An MP from central Alberta is apologizing for using his middle finger during question period on Friday.
Blaine Calkins, the Conservative MP for Red Deer-Lacombe, was participating in QP remotely. He was talking about the effect of Liberal policies on things like oil extraction in the province and said the federal government hasn’t done anything for farmers and producers in a time of need.
“Mr. Speaker, why doesn’t the prime minister just show the West what he truly thinks of us, just like his father did?” he asked as he made a gesture with his right middle finger up.
A short time later, the Liberal MP for Longueuil-Charles-LeMoyne, Sherry Romanado, requested an apology.
While Calkins said it was not uncommon for people to be able to wave or use hand gestures in the House of Commons, he did apologize.
“If there is a particular hand gesture that I have used that has been offensive to someone then I unreservedly withdraw that gesture.”
While the speaker was explaining the order of decorum is expected to be upheld regardless of whether the MPs are in the house or online, MP of Saanich-Gulf Islands Elizabeth May called Calkins’ apology a “non-apology.”
“I took offence. I think a lot of us took offence.

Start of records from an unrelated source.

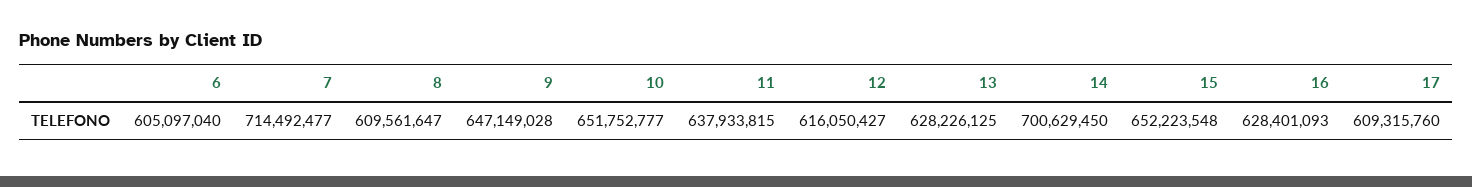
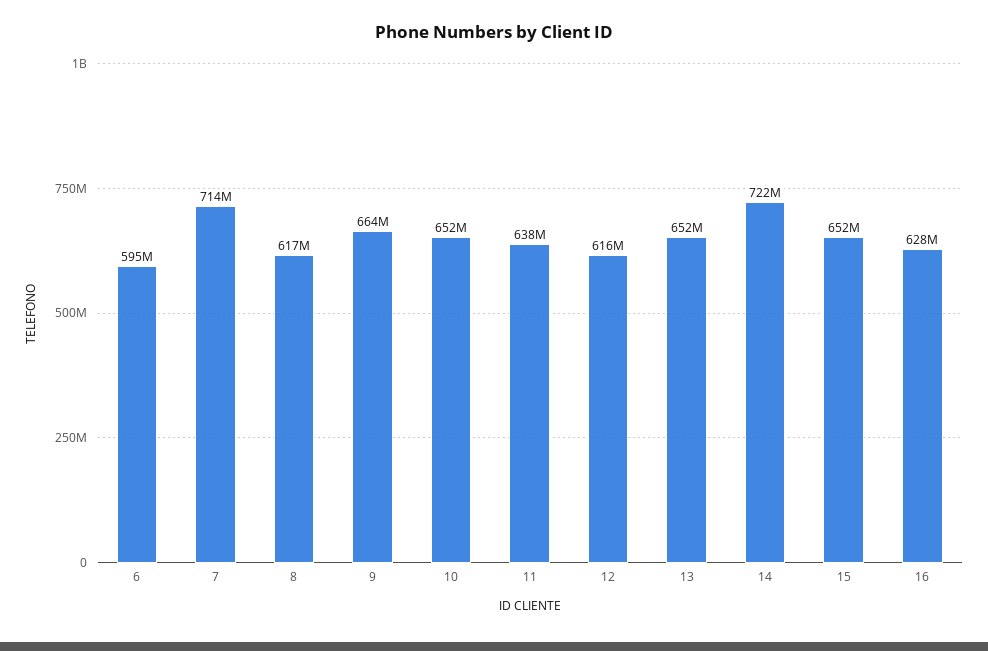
  {
-   "6": 605097040,
+   "6": 595000000,
    "7": 714492477,
-   "8": 609561647,
+   "8": 617000000,
-   "9": 647149028,
+   "9": 664000000,
    "10": 651752777,
    "11": 637933815,
    "12": 616050427,
-   "13": 628226125,
+   "13": 652000000,
-   "14": 700629450,
+   "14": 722000000,
    "15": 652223548,
-   "16": 628401093,
+   "16": 628401093
-   "17": 609315760
  }

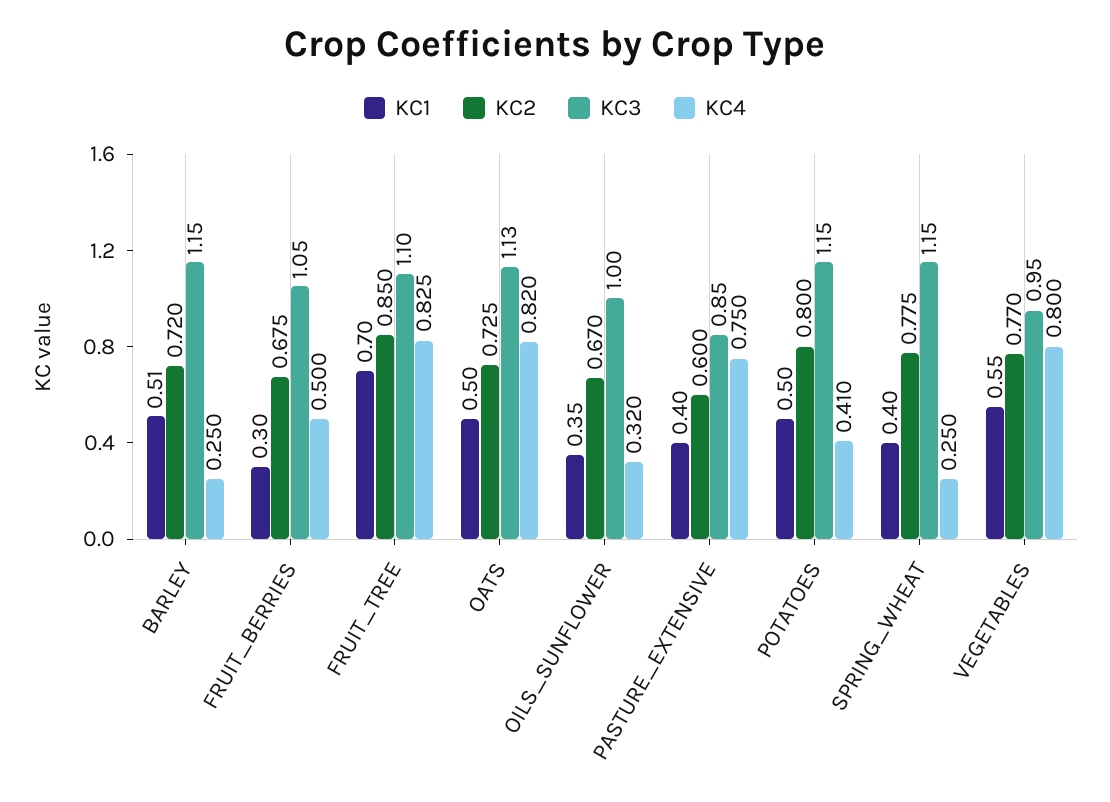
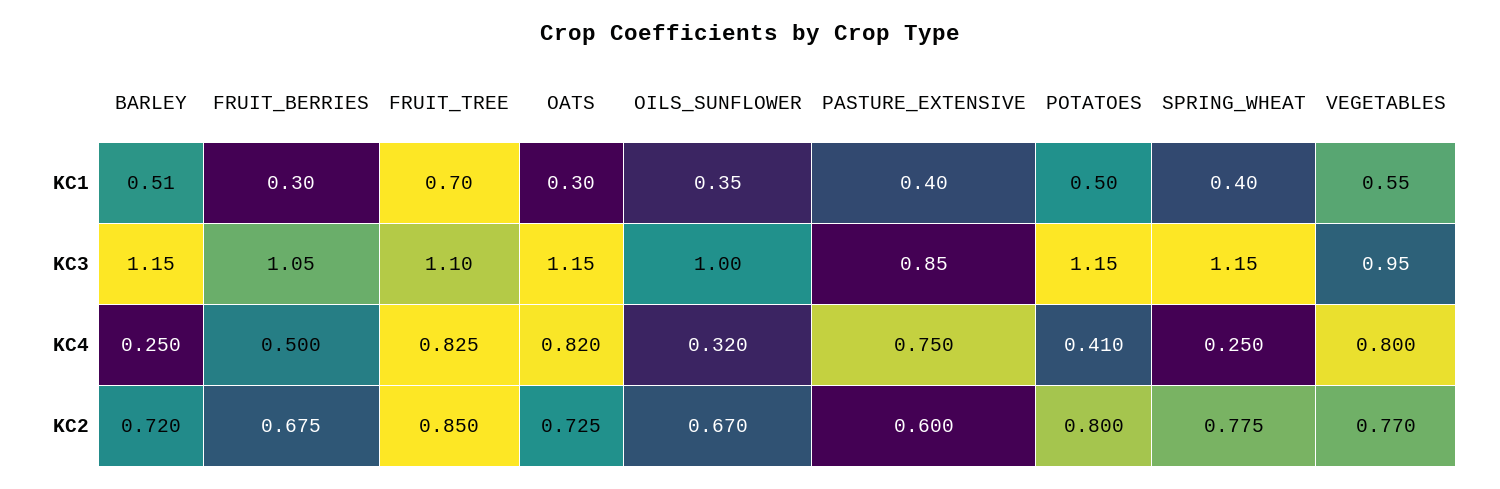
  {
    "KC1": {
      "BARLEY": 0.51,
      "FRUIT_BERRIES": 0.3,
      "FRUIT_TREE": 0.7,
-     "OATS": 0.5,
+     "OATS": 0.3,
      "OILS_SUNFLOWER": 0.35,
      "PASTURE_EXTENSIVE": 0.4,
      "POTATOES": 0.5,
      "SPRING_WHEAT": 0.4,
      "VEGETABLES": 0.55
    },
    "KC2": {
      "BARLEY": 0.72,
      "FRUIT_BERRIES": 0.675,
      "FRUIT_TREE": 0.85,
      "OATS": 0.725,
      "OILS_SUNFLOWER": 0.67,
      "PASTURE_EXTENSIVE": 0.6,
      "POTATOES": 0.8,
      "SPRING_WHEAT": 0.775,
      "VEGETABLES": 0.77
    },
    "KC3": {
      "BARLEY": 1.15,
      "FRUIT_BERRIES": 1.05,
      "FRUIT_TREE": 1.1,
-     "OATS": 1.13,
+     "OATS": 1.15,
      "OILS_SUNFLOWER": 1,
      "PASTURE_EXTENSIVE": 0.85,
      "POTATOES": 1.15,
      "SPRING_WHEAT": 1.15,
      "VEGETABLES": 0.95
    },
    "KC4": {
      "BARLEY": 0.25,
      "FRUIT_BERRIES": 0.5,
      "FRUIT_TREE": 0.825,
      "OATS": 0.82,
      "OILS_SUNFLOWER": 0.32,
      "PASTURE_EXTENSIVE": 0.75,
      "POTATOES": 0.41,
      "SPRING_WHEAT": 0.25,
      "VEGETABLES": 0.8
    }
  }

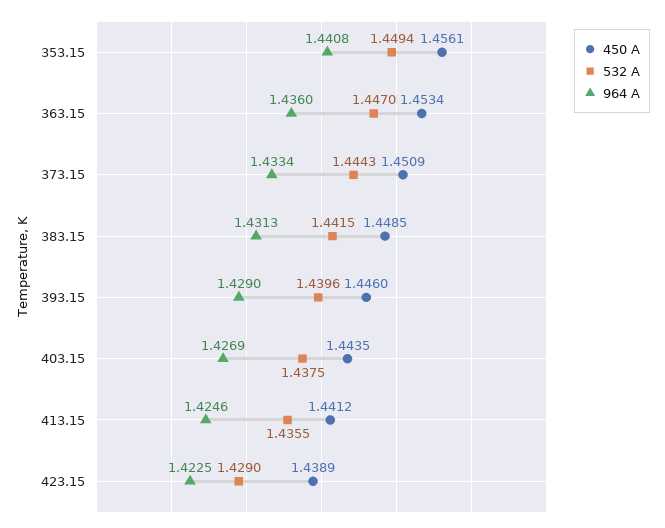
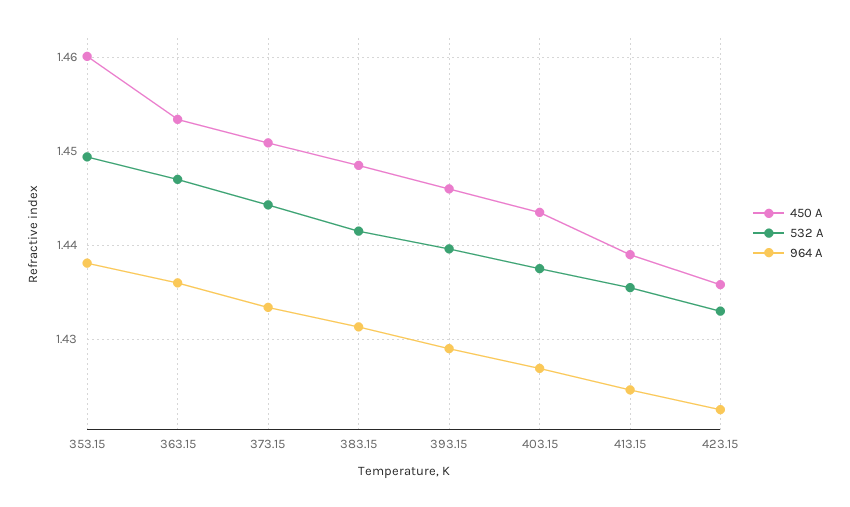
  {
    "450 A": {
-     "353.15": 1.4561,
+     "353.15": 1.46,
      "363.15": 1.4534,
      "373.15": 1.4509,
      "383.15": 1.4485,
      "393.15": 1.446,
      "403.15": 1.4435,
-     "413.15": 1.4412,
+     "413.15": 1.439,
-     "423.15": 1.4389
+     "423.15": 1.436
    },
    "532 A": {
      "353.15": 1.4494,
      "363.15": 1.447,
      "373.15": 1.4443,
      "383.15": 1.4415,
      "393.15": 1.4396,
      "403.15": 1.4375,
      "413.15": 1.4355,
-     "423.15": 1.429
+     "423.15": 1.433
    },
    "964 A": {
-     "353.15": 1.4408,
+     "353.15": 1.438,
      "363.15": 1.436,
      "373.15": 1.4334,
      "383.15": 1.4313,
      "393.15": 1.429,
      "403.15": 1.4269,
      "413.15": 1.4246,
      "423.15": 1.4225
    }
  }

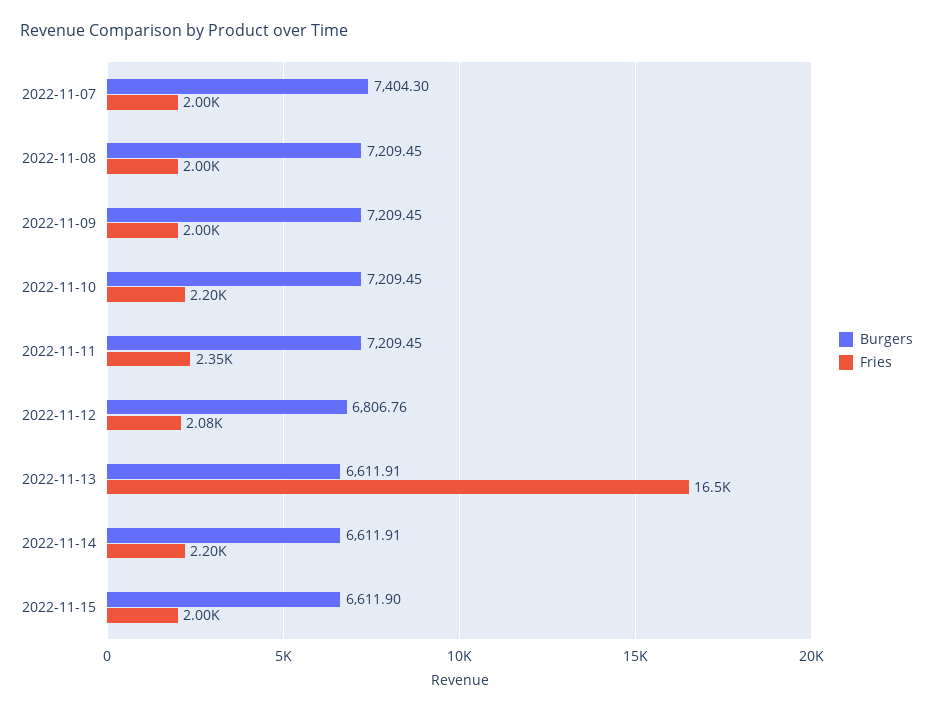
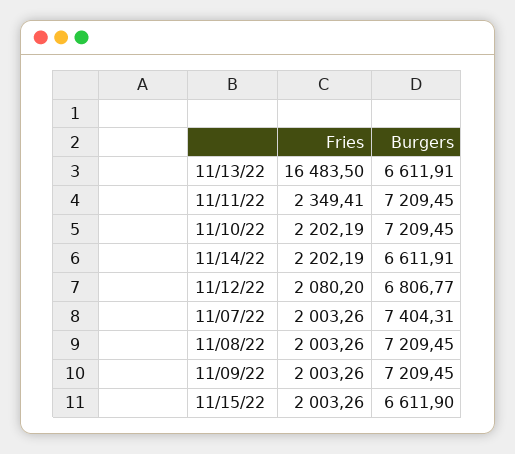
  {
    "Burgers": {
-     "2022-11-07": 7404.3,
+     "2022-11-07": 7404.31,
      "2022-11-08": 7209.45,
      "2022-11-09": 7209.45,
      "2022-11-10": 7209.45,
      "2022-11-11": 7209.45,
-     "2022-11-12": 6806.76,
+     "2022-11-12": 6806.77,
      "2022-11-13": 6611.91,
      "2022-11-14": 6611.91,
      "2022-11-15": 6611.9
    },
    "Fries": {
      "2022-11-07": 2003.26,
      "2022-11-08": 2003.26,
      "2022-11-09": 2003.26,
      "2022-11-10": 2202.19,
      "2022-11-11": 2349.41,
      "2022-11-12": 2080.2,
      "2022-11-13": 16483.5,
      "2022-11-14": 2202.19,
      "2022-11-15": 2003.26
    }
  }

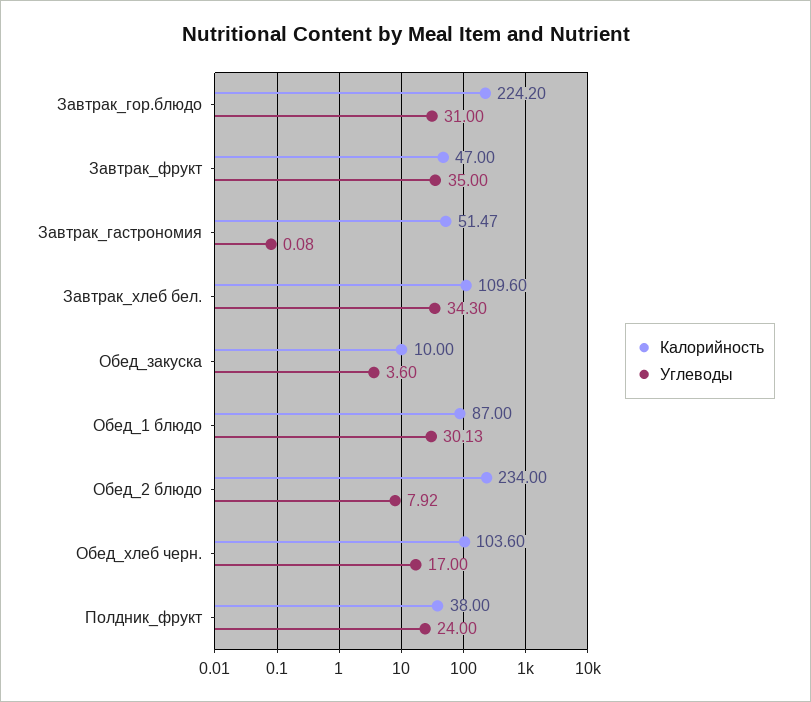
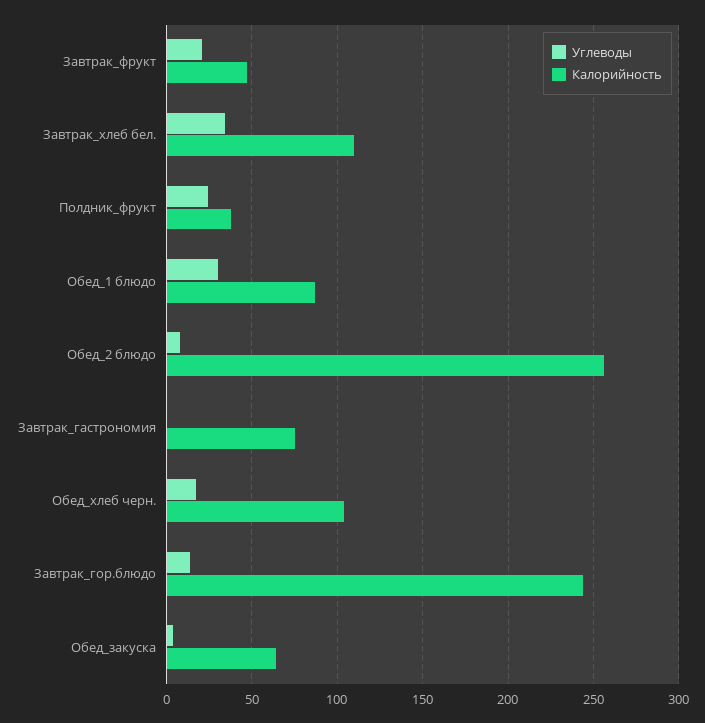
  {
    "Калорийность": {
-     "Завтрак_гор.блюдо": 224.2,
+     "Завтрак_гор.блюдо": 245,
      "Завтрак_фрукт": 47,
-     "Завтрак_гастрономия": 51.47,
+     "Завтрак_гастрономия": 75,
      "Завтрак_хлеб бел.": 109.6,
-     "Обед_закуска": 10,
+     "Обед_закуска": 65,
      "Обед_1 блюдо": 87,
-     "Обед_2 блюдо": 234,
+     "Обед_2 блюдо": 255,
      "Обед_хлеб черн.": 103.6,
      "Полдник_фрукт": 38
    },
    "Углеводы": {
-     "Завтрак_гор.блюдо": 31,
+     "Завтрак_гор.блюдо": 15,
-     "Завтрак_фрукт": 35,
+     "Завтрак_фрукт": 20,
      "Завтрак_гастрономия": 0.08,
      "Завтрак_хлеб бел.": 34.3,
      "Обед_закуска": 3.6,
      "Обед_1 блюдо": 30.13,
      "Обед_2 блюдо": 7.92,
      "Обед_хлеб черн.": 17,
      "Полдник_фрукт": 24
    }
  }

So if someone took offence — withdrawing the gesture, I think that that doesn’t qualify as an actual apology.”
When the speaker went back to Calkin to see if he had a further apology, Calkins repeated “I unreservedly withdraw the gesture.”
This wasn’t the first time someone has suggested a Trudeau has given the middle finger to Western Canada.
While participating in a town hall in Winnipeg in January 2017, Justin Trudeau was caught off guard by a student’s question.
“Why did your dad give everyone in western Canada the middle finger?” the student asked.
Rather than delve into Pierre Trudeau‘s alleged role in fostering western alienation in Canada, Justin Trudeau defended his father for doing the best he could.